Without the distractions of other people I began to see how changing physical circumstances cause me to assume different faces, using different parts of myself to deal with experience. I saw these internal countenances as built from the cumulative experience of living. Usually I'm using them without awareness of them, solidifying them unconsciously into reflexive entities that act independently according to the situation. My life appeared to me as an iterated algorithm, flowering into what seems like a human entity with a will, but is really only a very complex re
action machine. In my wilderness mind, I was beginning to see these algorithms as independent personalities living in my consciousness.

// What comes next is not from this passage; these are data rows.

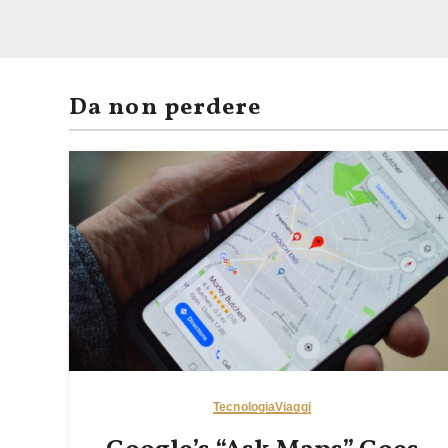
Da non perdere
Tecnologia
Viaggi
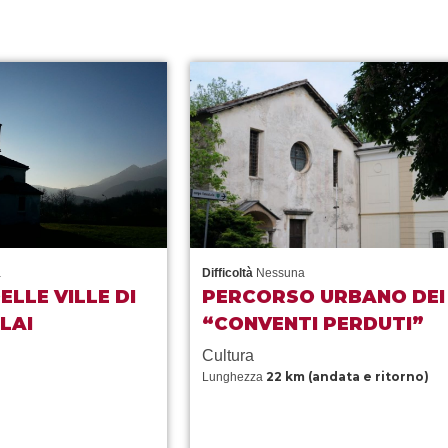
a
Difficoltà
Nessuna
ELLE VILLE DI
PERCORSO URBANO DEI
LAI
“CONVENTI PERDUTI”
Cultura
22 km (andata e ritorno)
Lunghezza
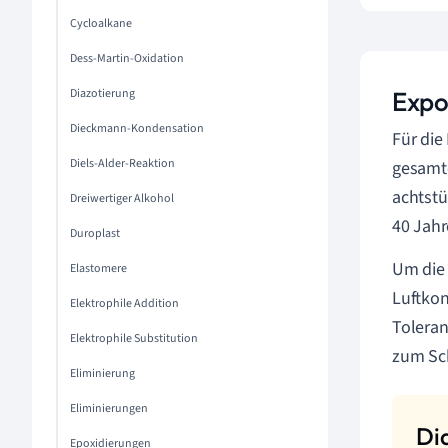
Cycloalkane
Dess-Martin-Oxidation
Diazotierung
Expo
Dieckmann-Kondensation
Für die
Diels-Alder-Reaktion
gesamte
achtstü
Dreiwertiger Alkohol
40 Jahr
Duroplast
Um die 
Elastomere
Luftkon
Elektrophile Addition
Tolera
Elektrophile Substitution
zum Sch
Eliminierung
Eliminierungen
Epoxidierungen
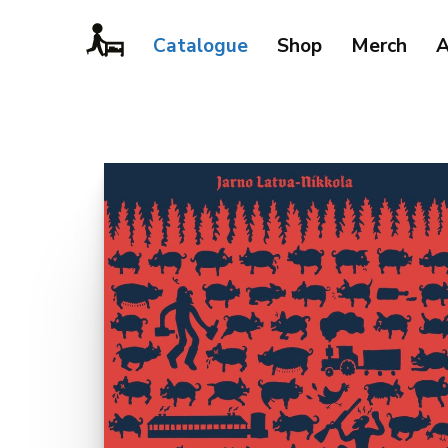
Catalogue
Shop
Merch
A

This awareness of differentiation within my mind was profound , so much that I spent pages exploring it in my journal. (12 July, 2005)
"There's this part that makes decisions about pragmatic matters. It's a part of me that for whatever reason I picture as a small man with a mustache. Then there's the part that lives in Olympia and thinks about family and friends. That part is so familiar as to be transparent. I picture it as a view of my backyard in the early summer or the alley facing Otto's behind the State Theater. Then there's the part that is pure determination, the part that overcomes whining and internal strife and pushes me forward. It is kind of akin to the mustache part but I picture it more as me, my physical body and face like I'd see in a photograph. Then of course there's the whiner, the part that must be overcome to get anywhere. That part I picture as myself as a little kid."
With these thoughts swirling in my head I continued on with a goal of reaching the spot that I'd camped on the first night of my trip. It was a long way and fatigue was beginning to set in. On my way across the last field of tussocks I was so tired that I fell over. My backpack got wedged in a trough and I couldn't right myself. I kicked and wiggled like a beetle on its back, but I wasn't going to let the tussocks get the better of me. Eventually I turned myself over and continued on. I don't know why I didn't just take off the backpack.

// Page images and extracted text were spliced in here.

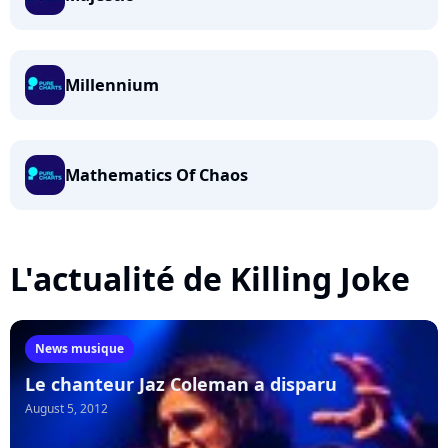
Millennium
Mathematics Of Chaos
L'actualité de Killing Joke
News musique
Le chanteur Jaz Coleman a disparu
August 5, 2012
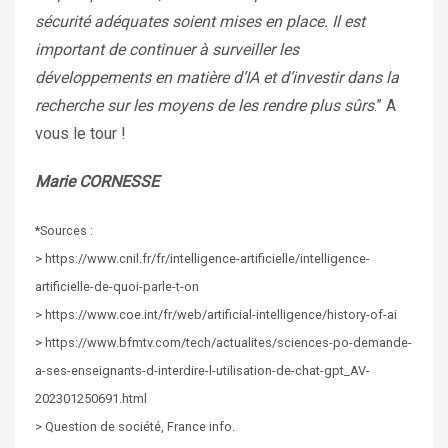
sécurité adéquates soient mises en place. Il est
important de continuer à surveiller les
développements en matière d’IA et d’investir dans la
recherche sur les moyens de les rendre plus sûrs
.” A
vous le tour !
Marie CORNESSE
*Sources :
> https://www.cnil.fr/fr/intelligence-artificielle/intelligence-
artificielle-de-quoi-parle-t-on
> https://www.coe.int/fr/web/artificial-intelligence/history-of-ai
> https://www.bfmtv.com/tech/actualites/sciences-po-demande-
a-ses-enseignants-d-interdire-l-utilisation-de-chat-gpt_AV-
202301250691.html
> Question de société, France info.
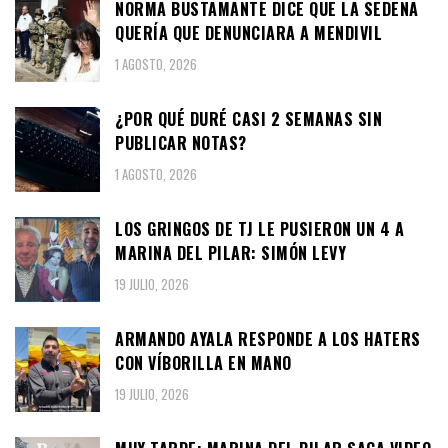
NORMA BUSTAMANTE DICE QUE LA SEDENA
QUERÍA QUE DENUNCIARA A MENDIVIL
1 AGOSTO, 2026
¿POR QUÉ DURÉ CASI 2 SEMANAS SIN
PUBLICAR NOTAS?
1 AGOSTO, 2026
LOS GRINGOS DE TJ LE PUSIERON UN 4 A
MARINA DEL PILAR: SIMÓN LEVY
19 JULIO, 2026
ARMANDO AYALA RESPONDE A LOS HATERS
CON VÍBORILLA EN MANO
19 JULIO, 2026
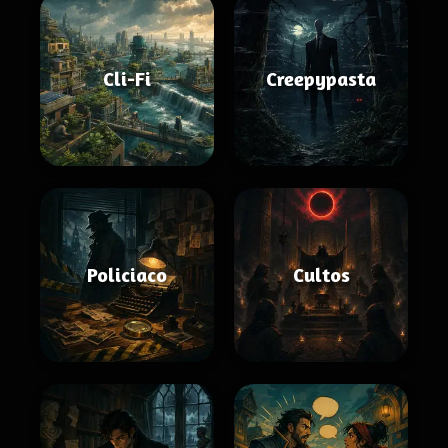
Cli-Fi
Creepypasta
Policiaco
Cultos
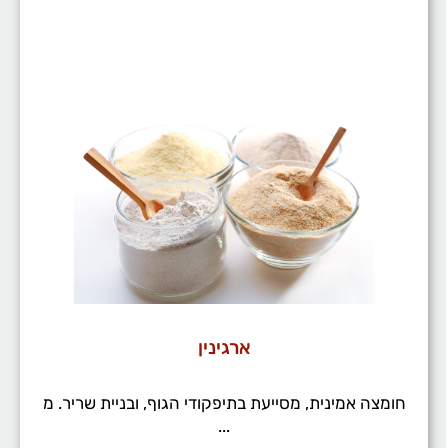
ארגינין
חומצה אמינית, מסייעת בתיפקודי הגוף, ובניית שריר. מ
...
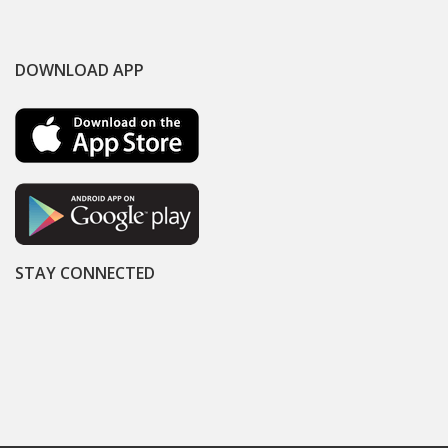
DOWNLOAD APP
STAY CONNECTED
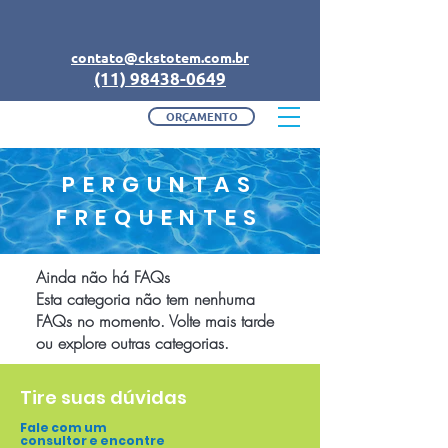
contato@ckstotem.com.br
(11) 98438-0649
ORÇAMENTO
PERGUNTAS
FREQUENTES
Ainda não há FAQs
Esta categoria não tem nenhuma
FAQs no momento. Volte mais tarde
ou explore outras categorias.
Tire suas dúvidas
Fale com um
consultor e encontre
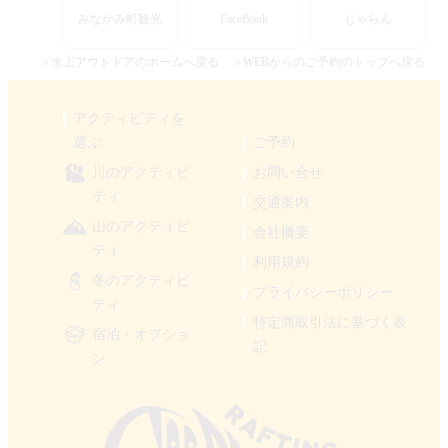
みなかみ町観光
FaceBook
じゃらん
＞水上アウトドアのホームへ戻る
＞WEBからのご予約のトップへ戻る
アクティビティを
選ぶ
ご予約
川のアクティビ
お問い合せ
ティ
交通案内
山のアクティビ
会社概要
ティ
利用規約
冬のアクティビ
プライバシーポリシー
ティ
特定商取引法に基づく表
宿泊・オプショ
記
ン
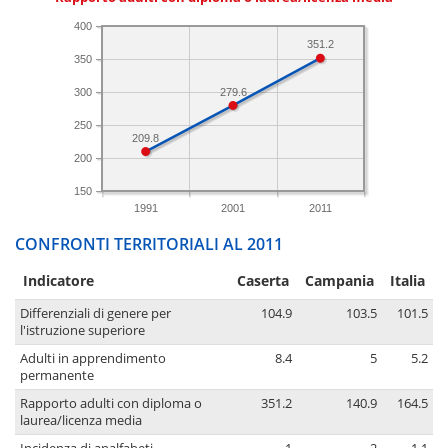
400
351.2
350
279.6
300
250
209.8
200
150
1991
2001
2011
CONFRONTI TERRITORIALI AL 2011
Indicatore
Caserta
Campania
Italia
Differenziali di genere per
104.9
103.5
101.5
l'istruzione superiore
Adulti in apprendimento
8.4
5
5.2
permanente
Rapporto adulti con diploma o
351.2
140.9
164.5
laurea/licenza media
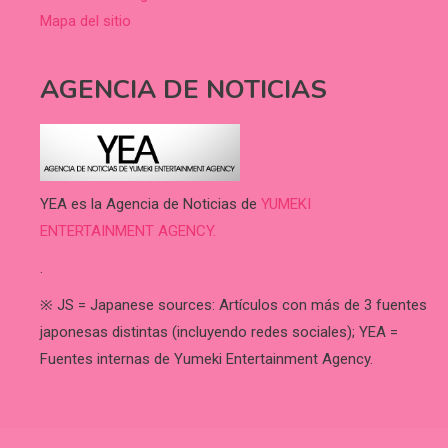
Mapa del sitio
AGENCIA DE NOTICIAS
YEA es la Agencia de Noticias de
YUMEKI
ENTERTAINMENT AGENCY.
.
※ JS = Japanese sources: Artículos con más de 3 fuentes
japonesas distintas (incluyendo redes sociales); YEA =
Fuentes internas de Yumeki Entertainment Agency.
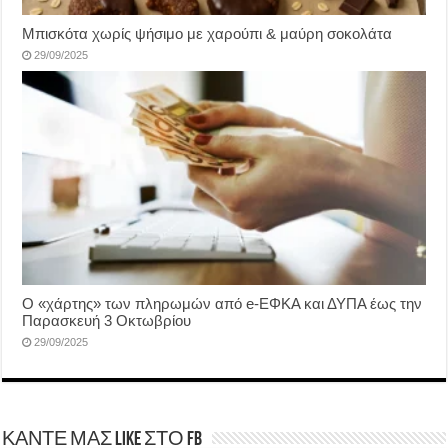
Μπισκότα χωρίς ψήσιμο με χαρούπι & μαύρη σοκολάτα
29/09/2025
Ο «χάρτης» των πληρωμών από e-ΕΦΚΑ και ΔΥΠΑ έως την
Παρασκευή 3 Οκτωβρίου
29/09/2025
ΚΑΝΤΕ ΜΑΣ LIKE ΣΤΟ FB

After 18 hours on the trail and 20 miles I made it to that odd little aluminum tag that I'd camped next to several nights before.
It had rained for the better part of the day and I was soaked from head to toe. When I took off my gloves I wrung nearly a cup of water out of them, and poured out what had been collecting inside my waterproof mitten shells. On top of that discomfort, I'd begun to have a problem keeping my stool in appropriately solid condition and consiquently had dosed several immodiums and my stomach was in a bit of a gaseous uproar. Above all though I was completely exhausted. It was all I could do to set up my camp and climb into bed.

Arctic Trek IV

Journal Entry: 10 July, 2005

I've been holed up in my tent for the last 14 or 15 hours.... [W]hen I woke up today I discovered that the rain that had just started when I set up my tent had been pouring continuously all night.

Little puddles are starting to form in the corners of the tent and drips becoming more common around the edges. I can only hole up for so long, but it seems senseless to go out and get soaked just so I can see a socked in pass.... I've got my barometer out beside me and I check it rather incessantly. It's hanging at a ridiculously low 990 (which must have something to do with the altitude) but I think it has to start rising soon.... Perhaps I can find an alternate route so that I don't have to go back the way I came.

[Later.] After lengthy consideration of the maps I don't think that there is any way for me to go but the way I came. At least on the second time through I'll have a better idea of how to avoid the tussocks.